As leaders develop plans including the construction of two new shelters in Salt Lake City and one in South Salt Lake to address the swelling homeless population, it's possible the efforts will include purchasing run-down motels along State Street and North Temple to convert into temporary, transitional housing.
The HomeInn Hotel is "a general model of how that could work," says Mike Reberg, Salt Lake City's director of community and neighborhoods. Despite recent pushes to develop more affordable-housing complexes, Reberg says, there is a shortage of 7,500 units for those on the lowest end of the low-income scale.
The HomeInn caters to that population, but it started on a whim. The city's Redevelopment Agency bought the property as a temporary replacement for another historic hotel it demolished and planned to rebuild. That was never completed.

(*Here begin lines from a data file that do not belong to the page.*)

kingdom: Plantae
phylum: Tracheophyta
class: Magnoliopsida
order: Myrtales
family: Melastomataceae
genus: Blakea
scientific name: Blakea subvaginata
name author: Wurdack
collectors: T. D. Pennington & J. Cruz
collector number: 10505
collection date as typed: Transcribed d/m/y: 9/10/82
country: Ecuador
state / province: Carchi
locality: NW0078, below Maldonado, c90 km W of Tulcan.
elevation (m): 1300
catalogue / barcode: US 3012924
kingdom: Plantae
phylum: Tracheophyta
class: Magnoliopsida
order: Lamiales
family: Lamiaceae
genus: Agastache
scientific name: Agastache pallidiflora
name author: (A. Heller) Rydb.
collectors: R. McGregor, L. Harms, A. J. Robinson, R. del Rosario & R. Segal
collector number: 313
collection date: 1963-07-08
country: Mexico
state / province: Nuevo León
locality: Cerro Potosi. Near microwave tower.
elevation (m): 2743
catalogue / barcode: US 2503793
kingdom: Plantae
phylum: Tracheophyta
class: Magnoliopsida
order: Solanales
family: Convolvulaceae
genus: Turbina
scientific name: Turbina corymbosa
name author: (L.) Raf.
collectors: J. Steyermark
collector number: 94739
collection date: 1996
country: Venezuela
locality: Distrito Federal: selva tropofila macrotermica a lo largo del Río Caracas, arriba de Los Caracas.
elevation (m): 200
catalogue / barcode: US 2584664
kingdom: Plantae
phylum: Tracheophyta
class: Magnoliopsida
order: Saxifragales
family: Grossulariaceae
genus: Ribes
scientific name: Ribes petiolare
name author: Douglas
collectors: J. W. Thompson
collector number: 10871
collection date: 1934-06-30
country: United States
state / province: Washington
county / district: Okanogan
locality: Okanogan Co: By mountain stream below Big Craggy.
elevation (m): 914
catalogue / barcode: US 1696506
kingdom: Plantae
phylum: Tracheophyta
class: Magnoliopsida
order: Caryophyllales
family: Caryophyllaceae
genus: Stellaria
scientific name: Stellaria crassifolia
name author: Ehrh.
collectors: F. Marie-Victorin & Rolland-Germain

So the hotel has continued its lease.
Dan points down the hallway at the rooms of each person he lived with in prison.
"Now we're neighbors again," he says with a grin.
Many of the hotel's formerly incarcerated guests have formed support groups to talk about their crimes when guilt or shame resurfaces. Gordon, with Utah's criminal-justice commission, says it's a productive way for former inmates to "police one another." The conversation often comes back to family and relationships.
Dan talks about his daughter, how she won't speak to him, not since he pleaded guilty anyway. It only makes him more remorseful for what he did.
The 12-year-old boy Dan abused is identified in court documents as R.B. Those initials appear every time Dan did something inappropriate: He would "regularly kiss R.B. on the mouth." He "pulled down R.B.'s underwear." He "touched R.B."
Dan's daughter had tried to defend her father but ultimately found that she could not.
Dan includes her name in a list of his regrets and keeps a picture of her on his bulletin board. It's surrounded by scraps of paper a quote from Albert Einstein, a reminder from his boss, a Christmas card.
There's one note taped off to the side just outside the brown cork frame. In a mix of capital and lowercase letters it says: "What have I learned?"
"I read it every day, several times a day," Dan says. "Sometimes I start to forget what I have gone through and what I have caused other people, the pain."